DETAILED DESCRIPTION OF THE INVENTION

(2) What are shown are two embodiments of the method of the invention for cooling a process stream with an auxiliary stream, as implementable, for example, in cryogenic helium and neon refrigeration systems, hydrogen and helium liquefiers, etc. The process stream to be cooled shall be helium hereinafter, while the auxiliary stream is a nitrogen-rich stream.

(3) The helium process stream 1 to be cooled, in accordance with a first embodiment shown in the FIGURE, is divided into two substreams 2 and 2a. The valves a and b serve to regulate the flow rates of the two substreams. The first and largest substream 2 is cooled in the heat exchangers E1 and E2 down to a temperature of about 1 K above the temperature of the auxiliary stream or liquefied nitrogen 9.

(4) A refrigeratively expanded, nitrogen-rich stream 8 is separated in the separator D into a liquid fraction 9 and a gas fraction 10. Only the liquid fraction 9 is guided through the heat exchanger E2 in countercurrent to the above-described helium substream 2 to be cooled in the heat exchanger E2 and mixed with the gas fraction 10, and the combined nitrogen-rich substream 11 is then guided through the heat exchanger E1 in countercurrent to the helium substream 2 to be cooled, before it is drawn off via conduit 12 and fed back to a circulation compressor not shown in the FIGURE.

(5) Then the second helium substream 2a is mixed into the helium substream 3 cooled down in heat exchangers E1 and E2. The helium process stream 4 formed in this way is cooled in the heat exchanger E2; the cooled helium process steam 5 is then fed to the load to be cooled and/or to at least one expansion apparatus.

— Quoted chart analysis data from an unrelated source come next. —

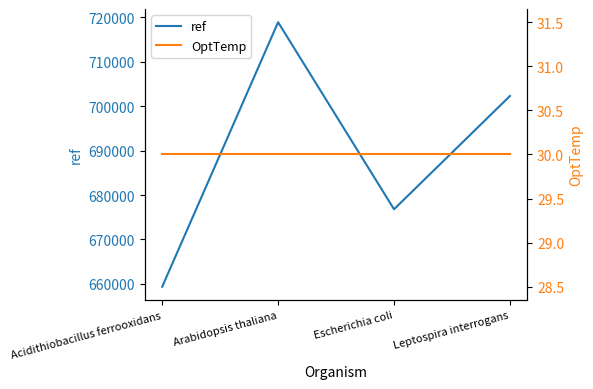

What is the label of the 3rd point from the left?

Escherichia coli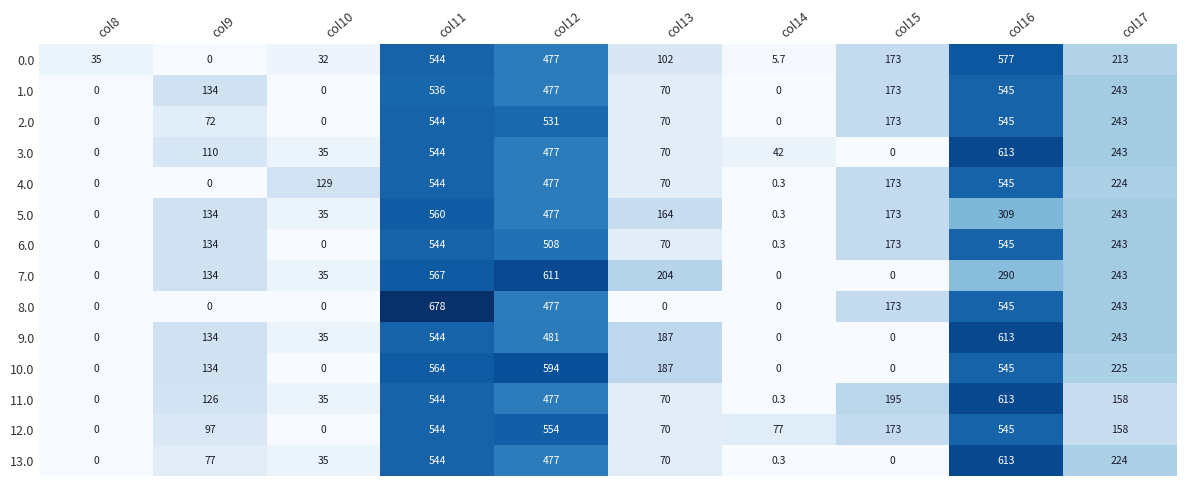

What is the difference between the second highest and second lowest values in the 5.0 series?

476.7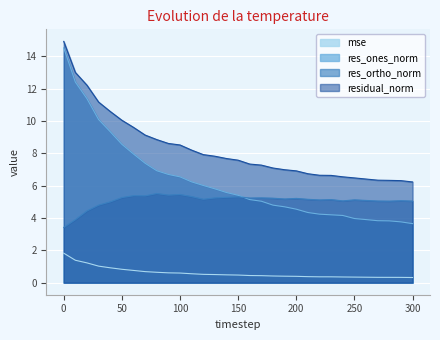

True or false: residual_norm has a value of 6.4 at 260.

True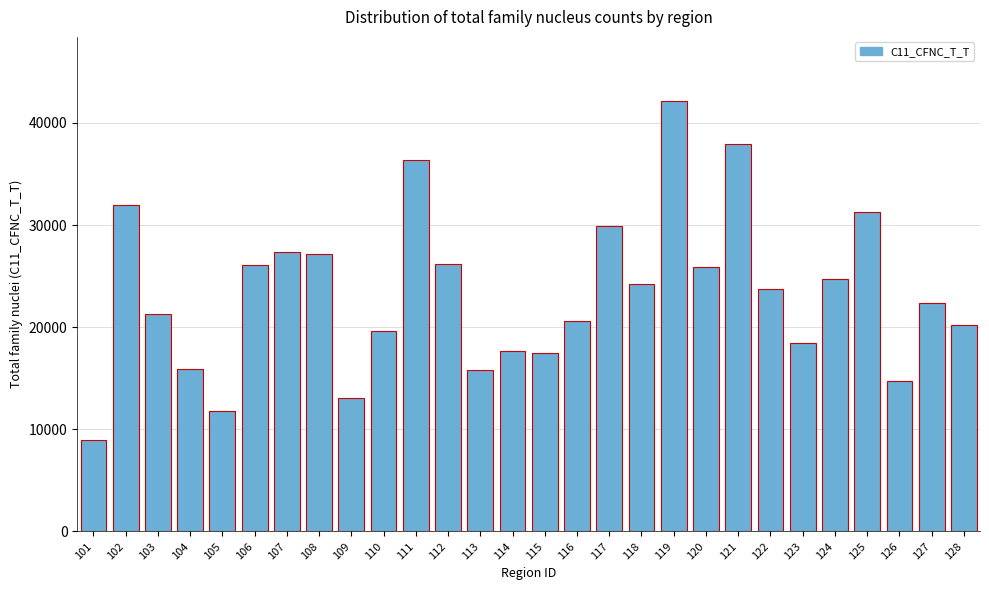

What is the greatest value displayed?

42113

(6) If there are to be at least two mixing-in operations of helium substreams into the helium substream 2 to be cooled in the heat exchangers E1 and E2, separation of the helium process stream 1 into three substreams 2, 2a and 2b is required. This variant is shown in the FIGURE by the conduit sections 2b, 5, 6 and 7 shown by dotted lines and the control valve c shown by dotted lines. In this embodiment of the method of the invention, the helium process stream 5 cooled in the heat exchanger E2 after the helium substream 2a has been mixed in is not drawn off via conduit 5. Instead, the third helium substream 2b is mixed into it and the helium process stream 6 thus formed is cooled in the heat exchanger E2 before being drawn off via conduit 7.

(7) Irrespective of whether the helium process stream 1 to be cooled is divided into two, three or more than three helium substreams 2, 2a, 2b, . . . , the flow rates of the helium substreams 2, 2a and 2b should be regulated by means of the control valves a, b and c such that the temperatures of the process streams 2, 4 and 6 to be cooled in the second heat exchanger differ from one another by not more than 10 K, preferably by not more than 5 K, especially by not more than 2 K.

(8) If control/regulation valves that are required only during particular operating states, for example in sustained operation, are provided within a refrigeration system or liquefaction plant, these may assume the function(s) of one of the above-described control valves a, b and c. By means of this embodiment, the additional outlay on required fittings or valves can be reduced.